Practice Professionalism and Instill Notions of Respect and Courtesy in all Posts

  • Maintain confidentiality.
  • Do not post confidential, proprietary, or protected information about a person or an entity.
  • Use good ethical judgment.
  • Follow federal guidelines and institutional policies, helping to guide these entities for the greater good when you see a need for change.
  • Regard, value, and recognize the different perspectives of others.
  • Seek inclusiveness.
  • Regard and value contributions, and recognize the advantage of a discussion with your followers, even when you don’t agree. Constructive criticism can be useful, but refrain from engaging in dialogue that could disparage colleagues, competitors, or critics.
  • Even if you provide a disclaimer saying your views are your own, be respectful and don’t post anything you would be uncomfortable saying in a public setting. 
  • Be thoughtful in the account-naming conventions you use to be sure they exhibit discretion, thoughtfulness, and respect for your colleagues and your social media supporter/community.

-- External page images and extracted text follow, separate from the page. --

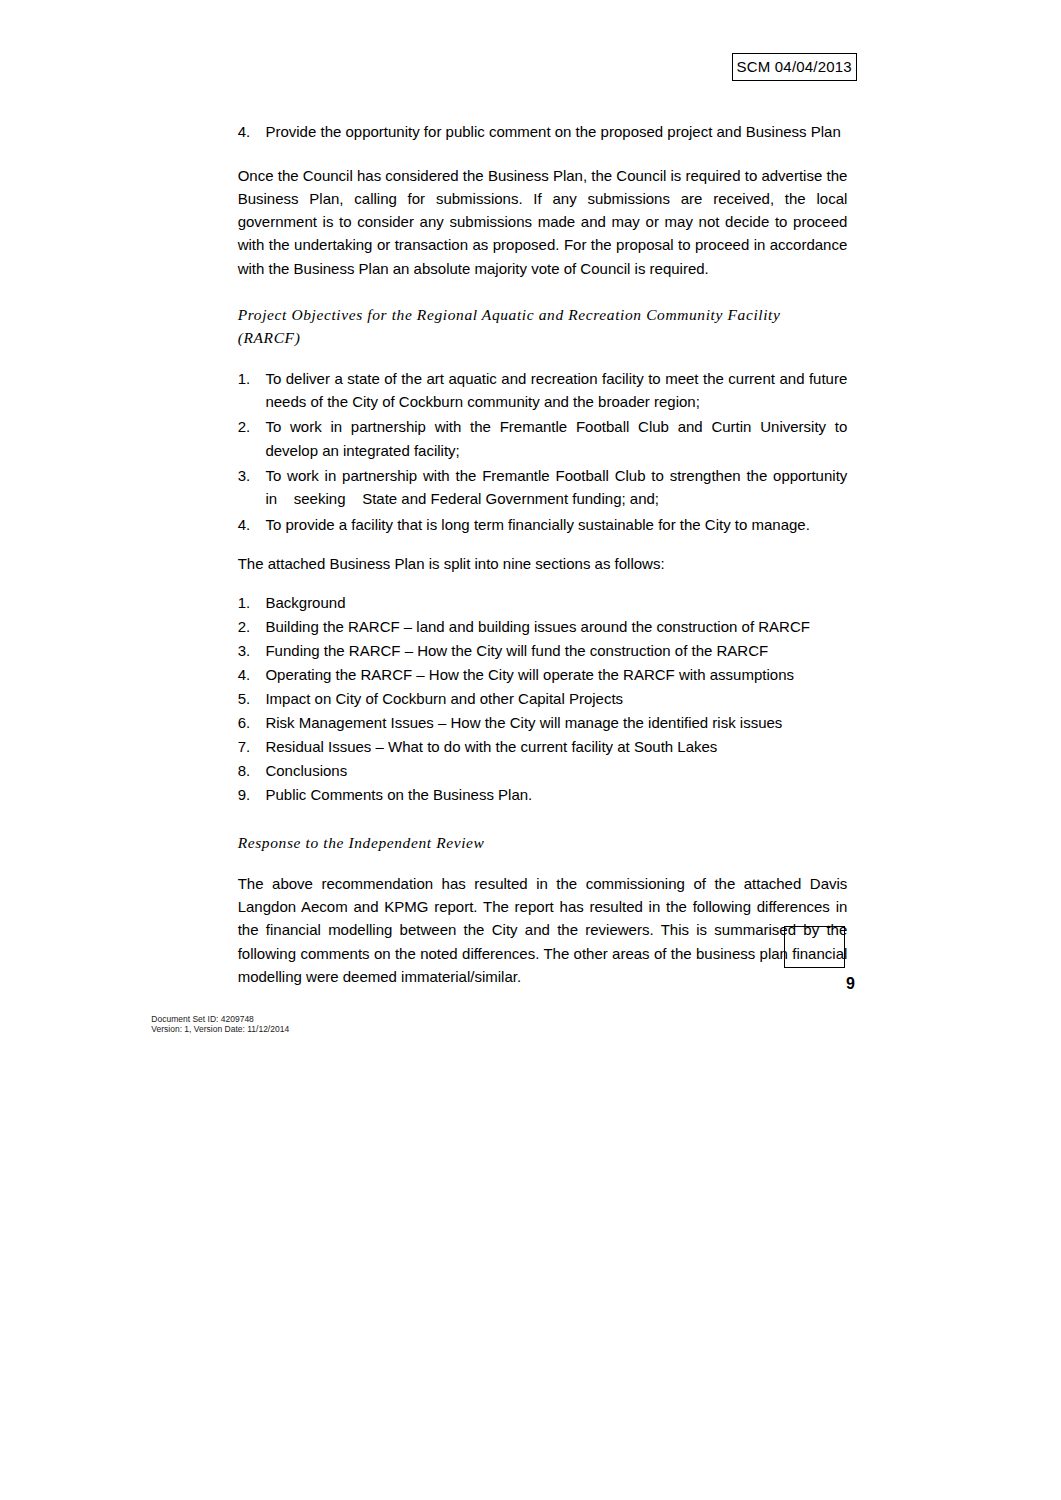SCM 04/04/2013
4. Provide the opportunity for public comment on the proposed project and Business Plan
Once the Council has considered the Business Plan, the Council is required to advertise the Business Plan, calling for submissions. If any submissions are received, the local government is to consider any submissions made and may or may not decide to proceed with the undertaking or transaction as proposed. For the proposal to proceed in accordance with the Business Plan an absolute majority vote of Council is required.
Project Objectives for the Regional Aquatic and Recreation Community Facility (RARCF)
1. To deliver a state of the art aquatic and recreation facility to meet the current and future needs of the City of Cockburn community and the broader region;
2. To work in partnership with the Fremantle Football Club and Curtin University to develop an integrated facility;
3. To work in partnership with the Fremantle Football Club to strengthen the opportunity in seeking State and Federal Government funding; and;
4. To provide a facility that is long term financially sustainable for the City to manage.
The attached Business Plan is split into nine sections as follows:
1. Background
2. Building the RARCF – land and building issues around the construction of RARCF
3. Funding the RARCF – How the City will fund the construction of the RARCF
4. Operating the RARCF – How the City will operate the RARCF with assumptions
5. Impact on City of Cockburn and other Capital Projects
6. Risk Management Issues – How the City will manage the identified risk issues
7. Residual Issues – What to do with the current facility at South Lakes
8. Conclusions
9. Public Comments on the Business Plan.
Response to the Independent Review
The above recommendation has resulted in the commissioning of the attached Davis Langdon Aecom and KPMG report. The report has resulted in the following differences in the financial modelling between the City and the reviewers. This is summarised by the following comments on the noted differences. The other areas of the business plan financial modelling were deemed immaterial/similar.
9
Document Set ID: 4209748
Version: 1, Version Date: 11/12/2014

Be Trustworthy and Transparent in Your Posts

  • Be transparent and up front about your role and goals for your post.
  • Evaluate the accuracy and truth of your posting before making it public.
  • Strive for accuracy, correcting errors quickly and visibly.
  • If you have questions about whether it is appropriate to write about certain material, ask someone you respect for advice.
  • Choose words and exhibit online behaviors that are consistent and reflect the highest ethical standards of integrity, truthfulness, and ethics.
  • Check your ego at the door, and post with honesty, openness, and respectfulness.
  • If you find out something you’ve posted is untrue after you post it, retract and correct it as quickly as possible.

Set Learning Goals for your Posts

  • Work, learn, and strive for excellence.
  • Share both successes and mistakes.
  • Expect and set a continuous learning process for yourself.
  • Recognize that no one has all the answers and points of view will vary.
  • Remind yourself about copyright and other legal restrictions, such as the use of logos and trademarked or copyrighted materials.
  • Remind others to seek permission to use materials that are not their own.
  • Read the terms of service at least once a year because they can change.

Protect Yourself and Your Work Product

  • Exercise common sense in any online activity, realizing that anyone can access and view what you have posted.
  • Protect your identity. Don’t provide personal information about yourself or others that scam artists and identity thieves might steal.
  • Everything is public. There’s no such thing as a “private” social media site.
  • Read the terms of service before you sign up for any new service.
  • Master the privacy settings, and pay attention if the options change.
  • Remember that search engines can turn up your posts years later. Don’t post something today that may haunt you later.

Create the Image of Being a Team Player

  • Foster positive working relationships through inclusive approaches. That is, seek input and involvement from those who respond to your statements and ideas. Ask others to comment on your ideas, or comment respectfully on theirs.
  • Avoid publicly discussing or speculating on institutional, departmental, or other policies or operations. Find alternative ways to create change for an institution when you think it is needed instead of ranting about it online.
  • Create a posting environment that allows you to stretch your thinking beyond what even you thought was possible, and publicly acknowledge your changed thinking.
  • Accept responsibility and accountability for your ideas. Admit your mistakes.
  • Place the greater good above your personal goals by thinking twice before you post a derogatory statement about a friend or follower.